A unicode character lookup is a tool that lets you search the Unicode Standard database by character name, codepoint (U+XXXX), hex value, decimal number, or by pasting the character itself. It returns the official name, category, block, and all encoding formats for the character. Our unicode character lookup runs entirely in your browser.

Enter the codepoint in U+XXXX format (e.g. U+2764 for ❤), as a plain hex value (e.g. 2764), or as a decimal number (e.g. 10084). You can also paste the character directly into the search box and the unicode character lookup will identify it instantly.

For every character, the unicode character lookup shows: the U+ codepoint notation, decimal codepoint, hex value, HTML decimal entity (&#DECIMAL;), HTML hex entity (&#xHEX;), JavaScript/Java escape sequence (\uXXXX), and CSS escape sequence (\XXXX). All formats can be copied with one click.

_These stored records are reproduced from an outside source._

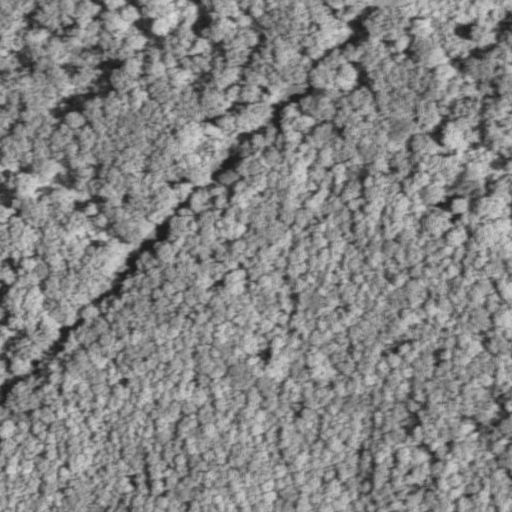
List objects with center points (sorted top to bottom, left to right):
road: (190, 208)
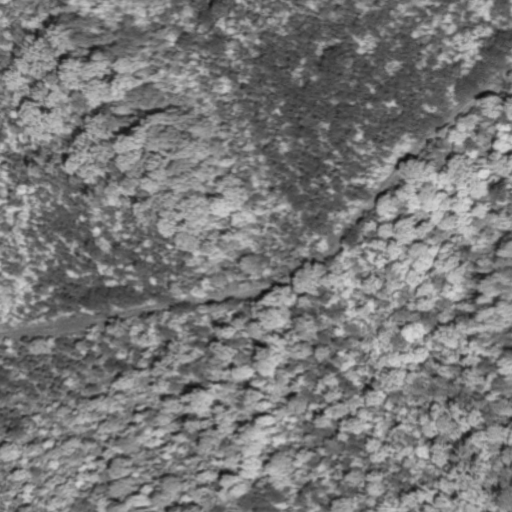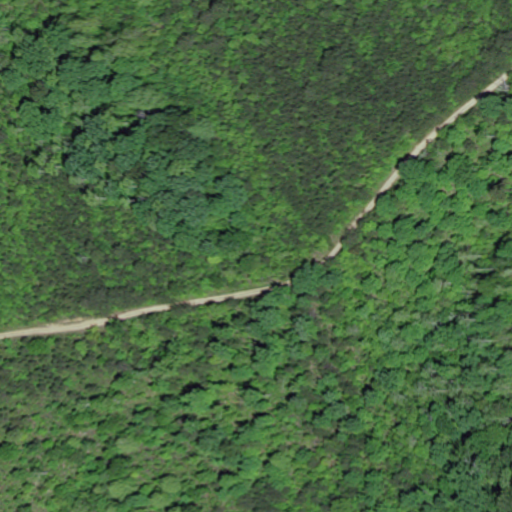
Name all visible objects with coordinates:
road: (296, 279)
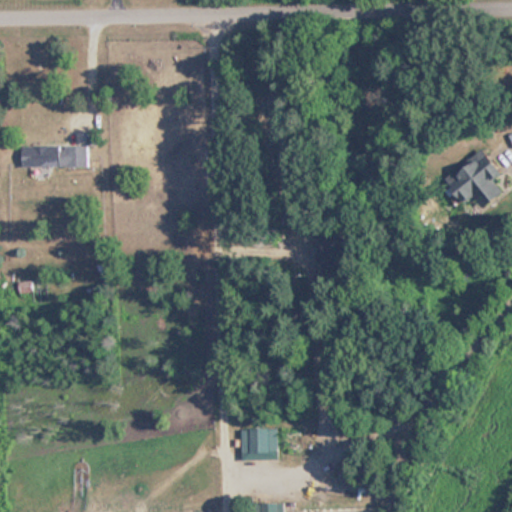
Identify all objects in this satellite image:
road: (110, 9)
road: (256, 16)
road: (85, 75)
building: (56, 155)
building: (478, 180)
building: (26, 287)
road: (420, 378)
building: (260, 443)
building: (270, 507)
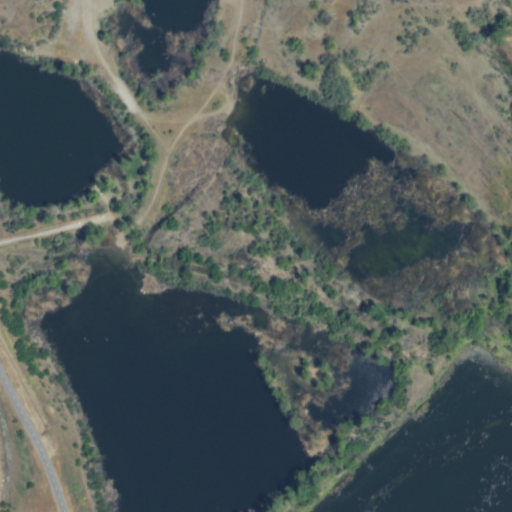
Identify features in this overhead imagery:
road: (53, 232)
road: (36, 439)
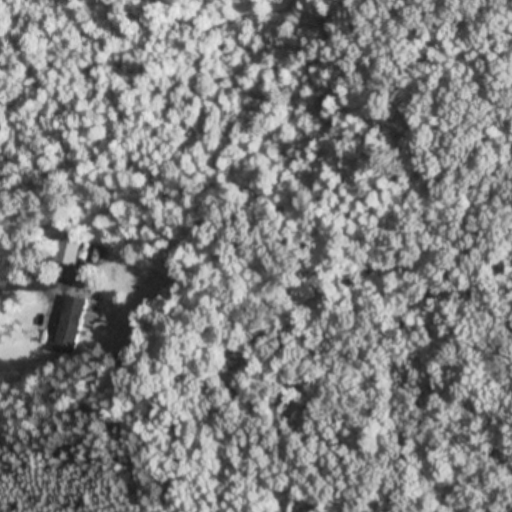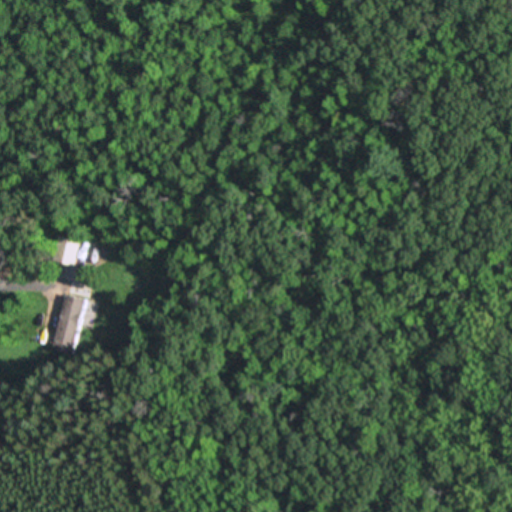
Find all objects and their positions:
building: (70, 250)
road: (31, 283)
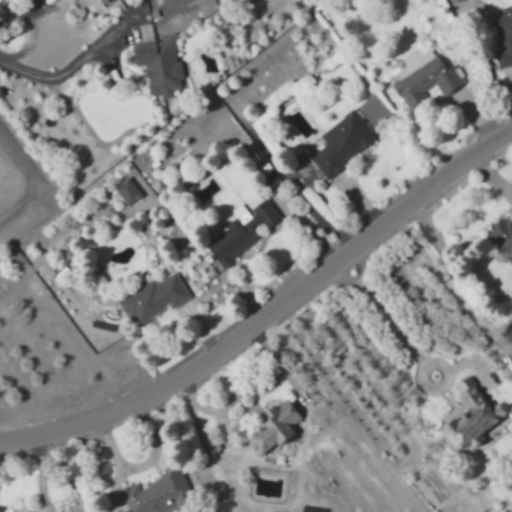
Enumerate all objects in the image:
building: (455, 1)
road: (19, 13)
building: (504, 37)
building: (160, 67)
road: (63, 74)
building: (342, 143)
building: (128, 192)
building: (242, 231)
building: (502, 235)
building: (49, 268)
building: (153, 299)
road: (269, 305)
building: (469, 418)
building: (273, 428)
building: (158, 494)
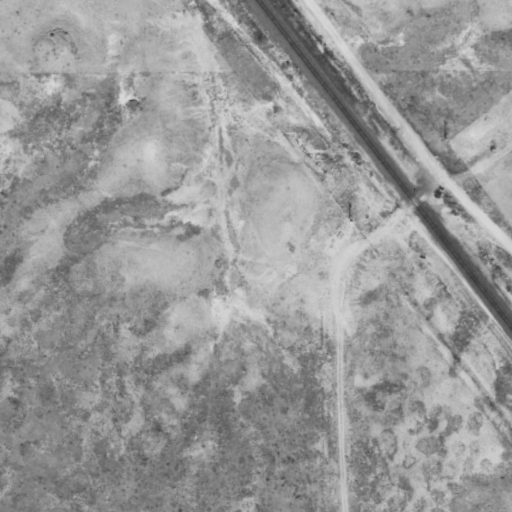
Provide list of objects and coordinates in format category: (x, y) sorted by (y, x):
railway: (383, 167)
road: (362, 270)
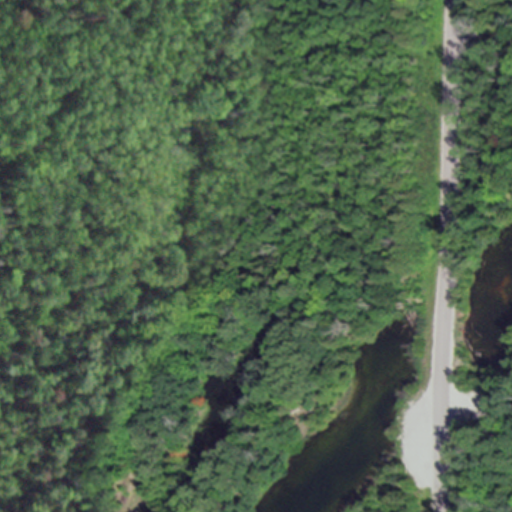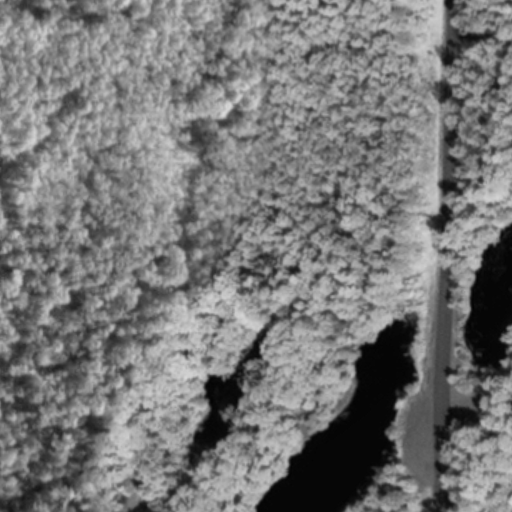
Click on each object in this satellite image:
road: (482, 38)
road: (447, 255)
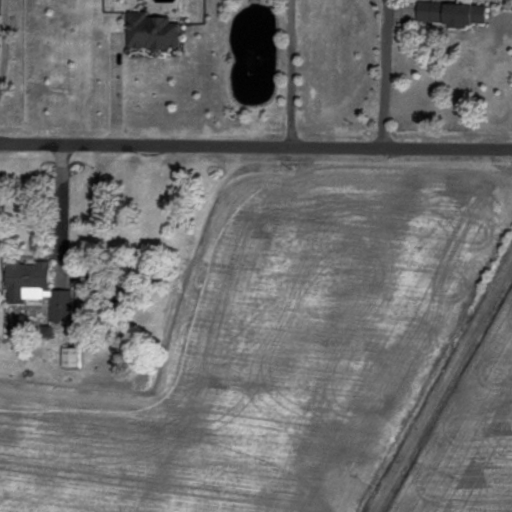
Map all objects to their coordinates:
building: (444, 13)
building: (148, 31)
road: (5, 54)
road: (384, 67)
road: (255, 147)
road: (64, 209)
building: (40, 287)
building: (72, 356)
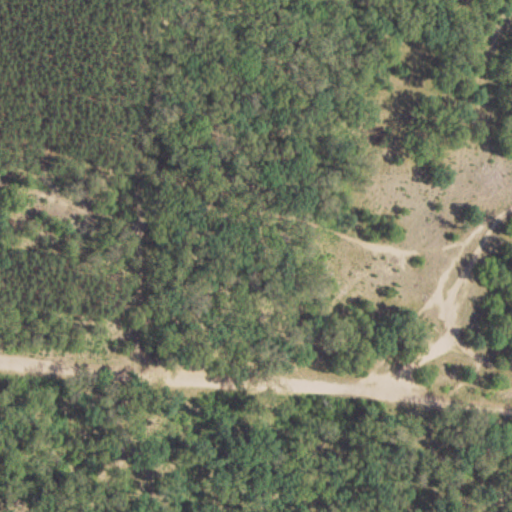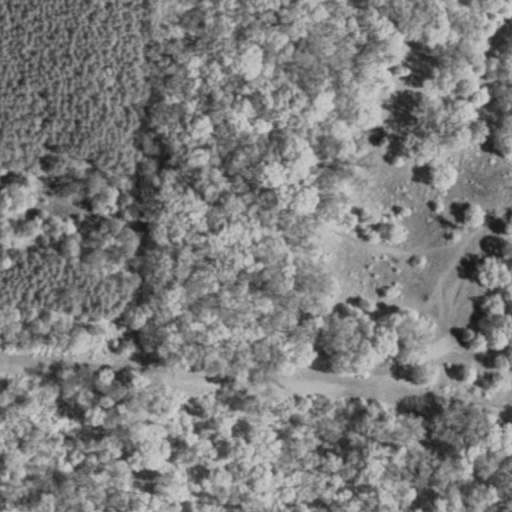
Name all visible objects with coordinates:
road: (352, 310)
road: (255, 372)
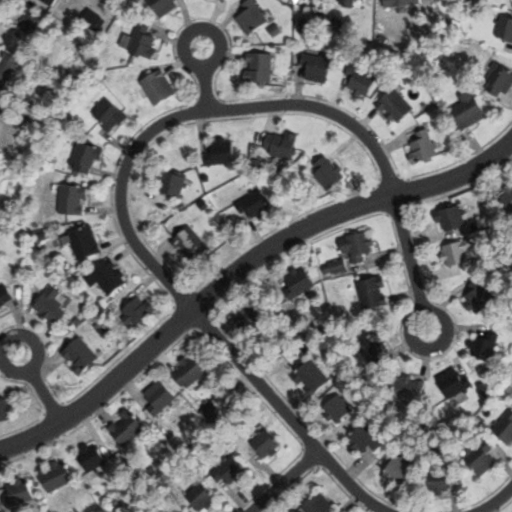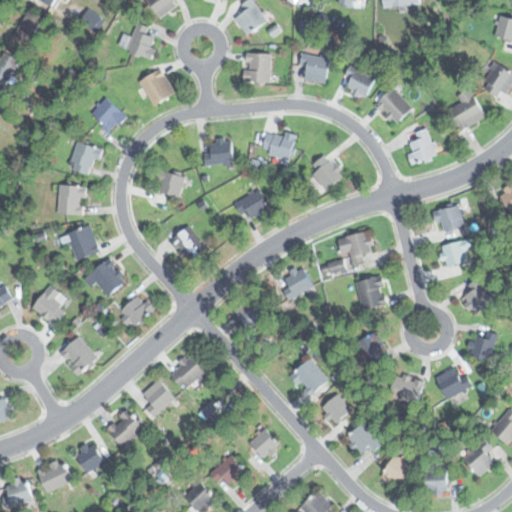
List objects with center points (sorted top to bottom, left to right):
building: (52, 2)
building: (52, 2)
building: (353, 3)
building: (400, 3)
building: (401, 3)
building: (354, 4)
building: (163, 6)
building: (163, 6)
building: (251, 16)
building: (252, 17)
building: (92, 20)
building: (93, 21)
building: (30, 26)
building: (30, 26)
building: (505, 28)
building: (506, 29)
building: (143, 42)
building: (144, 42)
building: (7, 67)
building: (259, 67)
building: (7, 68)
building: (260, 68)
building: (315, 68)
building: (316, 68)
road: (202, 79)
building: (498, 80)
building: (360, 81)
building: (499, 81)
building: (360, 82)
building: (158, 87)
building: (159, 88)
building: (395, 106)
building: (395, 107)
building: (468, 110)
building: (468, 110)
road: (186, 114)
building: (109, 115)
building: (109, 115)
building: (281, 144)
building: (281, 144)
building: (422, 147)
building: (423, 147)
building: (221, 151)
building: (221, 152)
building: (86, 158)
building: (86, 158)
building: (327, 172)
building: (327, 173)
building: (173, 184)
building: (173, 184)
building: (507, 196)
building: (507, 196)
building: (72, 199)
building: (73, 199)
building: (253, 205)
building: (254, 206)
building: (450, 218)
building: (450, 218)
building: (85, 242)
building: (85, 242)
building: (190, 243)
building: (191, 243)
building: (358, 249)
building: (359, 249)
building: (456, 252)
building: (456, 252)
road: (408, 262)
road: (240, 267)
building: (108, 277)
building: (109, 277)
building: (297, 284)
building: (297, 285)
building: (371, 292)
building: (372, 293)
building: (5, 296)
building: (479, 296)
building: (5, 297)
building: (479, 297)
building: (52, 305)
building: (52, 306)
building: (137, 311)
building: (137, 311)
building: (251, 316)
building: (251, 317)
building: (484, 345)
building: (485, 346)
building: (374, 352)
building: (374, 352)
building: (80, 356)
building: (80, 356)
building: (190, 373)
building: (190, 373)
building: (313, 378)
building: (313, 378)
building: (454, 383)
building: (454, 384)
road: (39, 387)
building: (410, 389)
building: (410, 390)
building: (159, 398)
building: (159, 398)
building: (4, 408)
building: (5, 408)
building: (338, 409)
building: (339, 409)
building: (127, 428)
building: (505, 428)
building: (505, 428)
building: (127, 429)
building: (364, 440)
building: (365, 440)
building: (266, 444)
building: (266, 445)
building: (90, 456)
building: (91, 457)
building: (480, 460)
building: (480, 460)
road: (330, 465)
building: (231, 471)
building: (231, 471)
building: (398, 472)
building: (399, 472)
building: (55, 475)
building: (56, 475)
road: (282, 481)
building: (438, 481)
building: (438, 482)
building: (17, 494)
building: (18, 495)
building: (200, 497)
building: (201, 497)
building: (319, 505)
building: (319, 505)
building: (175, 511)
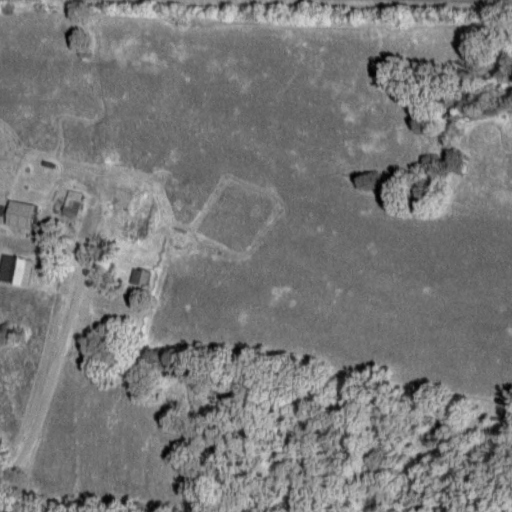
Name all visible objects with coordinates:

Yes. All lookups run entirely in your browser using a local character database. Your search queries never leave your device. No data is sent to any server when you use our unicode character lookup online.

Our unicode character lookup covers the most commonly used blocks: Basic Latin, Latin-1 Supplement, Latin Extended-A, Greek and Coptic, Cyrillic, General Punctuation, Currency Symbols, Letterlike Symbols, Arrows, Mathematical Operators, Miscellaneous Symbols, Dingbats, Box Drawing, Emoticons, and Miscellaneous Symbols and Pictographs.

Every Unicode character has a general category that describes its type — for example, Lu (Uppercase Letter), Ll (Lowercase Letter), Nd (Decimal Number), Sm (Math Symbol), Sc (Currency Symbol), or So (Other Symbol). Use the Category filter in our unicode character lookup to browse characters by type.

Use the HTML entity format shown in the unicode character lookup detail panel. For example, ♥ or ♥ both render as ♥ in any browser. You can also paste the character directly into your HTML if your file is saved as UTF-8.

Use the CSS escape sequence shown in the unicode character lookup. For example, to use ♥ in a CSS content property, write: content: "\2665". The CSS escape format is a backslash followed by the hex codepoint without the U+ prefix.

Yes! Our unicode character lookup is 100% free with no signup, no account, and no usage limits. Look up as many characters as you need — completely free, forever.